(Collected data)
◇ ◇ ◇ ◇ ◇ ◇ ◇

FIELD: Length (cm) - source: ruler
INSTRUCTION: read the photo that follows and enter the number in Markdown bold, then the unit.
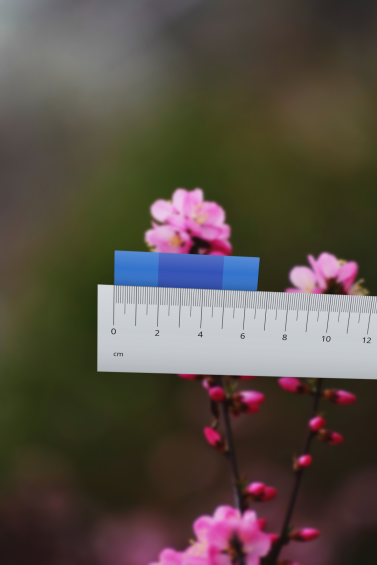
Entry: **6.5** cm
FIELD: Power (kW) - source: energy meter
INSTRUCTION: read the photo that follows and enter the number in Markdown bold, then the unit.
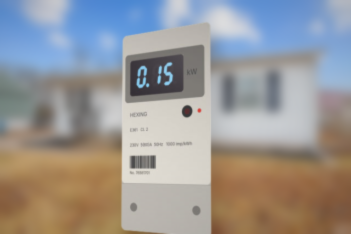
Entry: **0.15** kW
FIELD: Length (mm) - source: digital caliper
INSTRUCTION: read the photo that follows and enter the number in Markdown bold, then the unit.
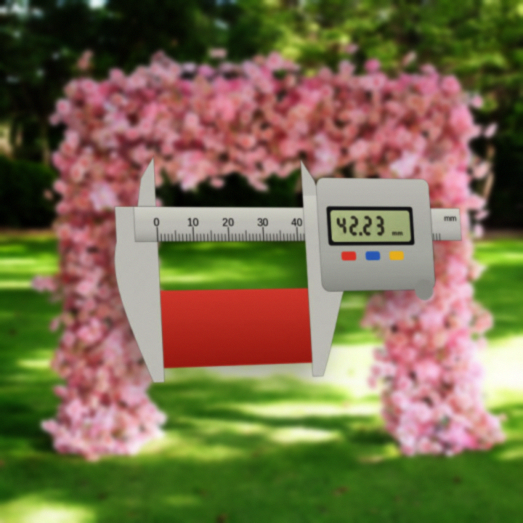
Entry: **42.23** mm
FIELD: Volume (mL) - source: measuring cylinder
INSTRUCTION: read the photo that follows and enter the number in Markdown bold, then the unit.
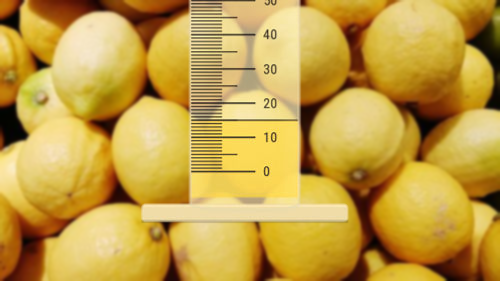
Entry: **15** mL
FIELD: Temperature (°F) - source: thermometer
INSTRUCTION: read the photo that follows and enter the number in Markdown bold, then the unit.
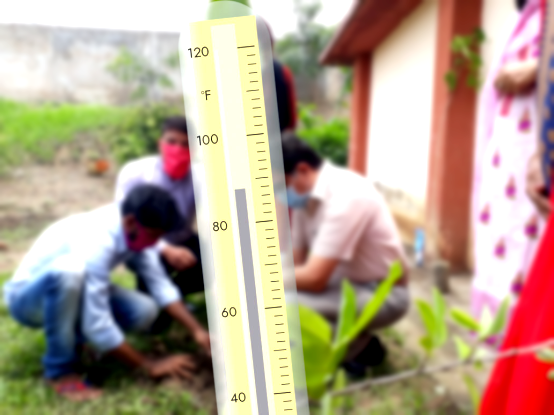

◇ ◇ ◇ ◇ ◇ ◇ ◇

What you are asked to do: Rewrite every line of the records above as a numbered list, skipping blank lines and leaving the pictures out.

Answer below:
1. FIELD: Length (cm) - source: ruler
2. INSTRUCTION: read the photo that follows and enter the number in Markdown bold, then the unit.
3. Entry: **6.5** cm
4. FIELD: Power (kW) - source: energy meter
5. INSTRUCTION: read the photo that follows and enter the number in Markdown bold, then the unit.
6. Entry: **0.15** kW
7. FIELD: Length (mm) - source: digital caliper
8. INSTRUCTION: read the photo that follows and enter the number in Markdown bold, then the unit.
9. Entry: **42.23** mm
10. FIELD: Volume (mL) - source: measuring cylinder
11. INSTRUCTION: read the photo that follows and enter the number in Markdown bold, then the unit.
12. Entry: **15** mL
13. FIELD: Temperature (°F) - source: thermometer
14. INSTRUCTION: read the photo that follows and enter the number in Markdown bold, then the unit.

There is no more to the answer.